The problem is that so far, this has produced no tangible results. And the Iranians have already promised that this time, too, they have no intention of displaying flexibility. Therefore, the U.S. will soon announce the next target for the bar.
The U.S. and its European partners in the coalition against Iran succeeded in transferring the nuclear issue from the International Atomic Energy Agency to the UN Security Council. That was the first significant stage. Then, they achieved a resolution in principle on sanctions, but without actual sanctions. That was the second stage. And today, if there are no last-minute delays, a third stage will be achieved: actual sanctions. Miserable and anemic though they are, that threshold will have been crossed. For the first time, Iran will receive actual punishment, albeit largely symbolic, for its ongoing disregard of the international community's demands. Until now, it has been punished only with words.
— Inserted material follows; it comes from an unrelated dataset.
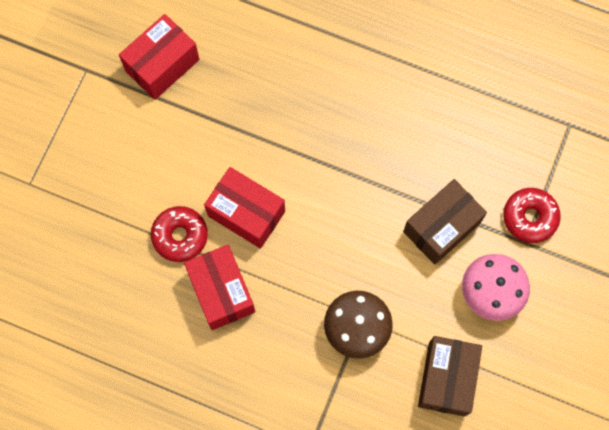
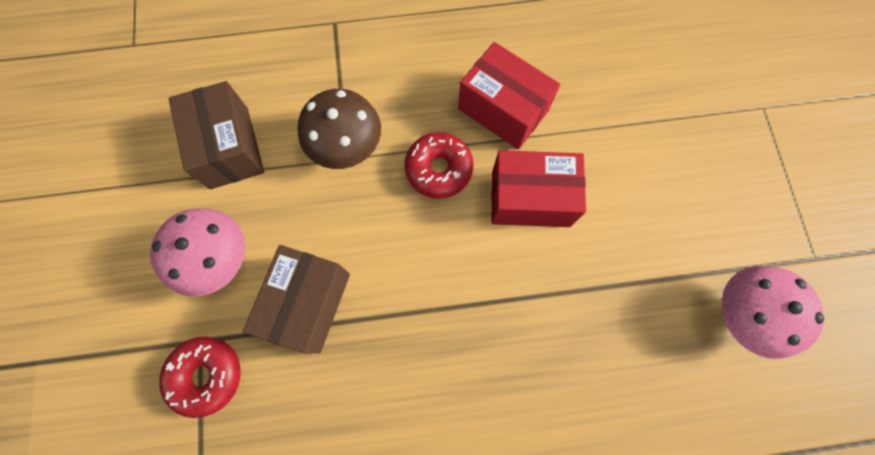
camera: 150 degrees right, 0 degrees up
(162, 65) = (741, 314): red box -> pink mushroom
(180, 236) = (580, 139): red donut -> red donut (438, 169)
And on the horizon, there are already imaginary American and British warships en route to the Persian Gulf. This plan has not been finally approved yet, but it was leaked to the American television station CBS this week - and not by accident. The U.S. has two targets it wants to deter, and to whom it wants to signal that its patience is waning: Iran, lest it entertain ideas of a lethal response to the sanctions; and the international community, lest it retreat from the sanctions decision at the last minute.
This week, Mossad chief Meir Dagan once again restarted the countdown to zero hour, which he placed in 2009. But the Iranians have their own ways of adjusting the clock's hands. Yesterday, they suddenly agreed to give the UN various documents it had requested about their uranium enrichment activities in Natanz. As a European diplomat told Reuters, "they're being good guys at the moment" - overseas. But in Tehran, the head of Iran's nuclear program warned about the implications of the sanctions resolution - not only for future Iranian cooperation with the IAEA, but also for "other political and economic cooperation."
In any event, Western analysts were once again embroiled in an old debate this week, one that recurs every time a candidate who leans toward the reformist camp wins an Iranian election: How significant was the defeat suffered by Iranian President Mahmoud Ahmadinejad's associates - and can it be viewed as a sign of possible change in the regime's behavior? At either extreme of this debate are those who see every slightest development as a sign of the imminent collapse of the ayatollahs' regime and those who consider it unshakeably stable. Between these extremes lie the confused politicians who must decide how to behave toward Iran.
The debate gives them little new information, but many excuses for dragging their feet: If there is a chance for change, then it is possible to wait a little longer. After all, maybe this much-desired event, which would do their work, will actually happen before zero hour.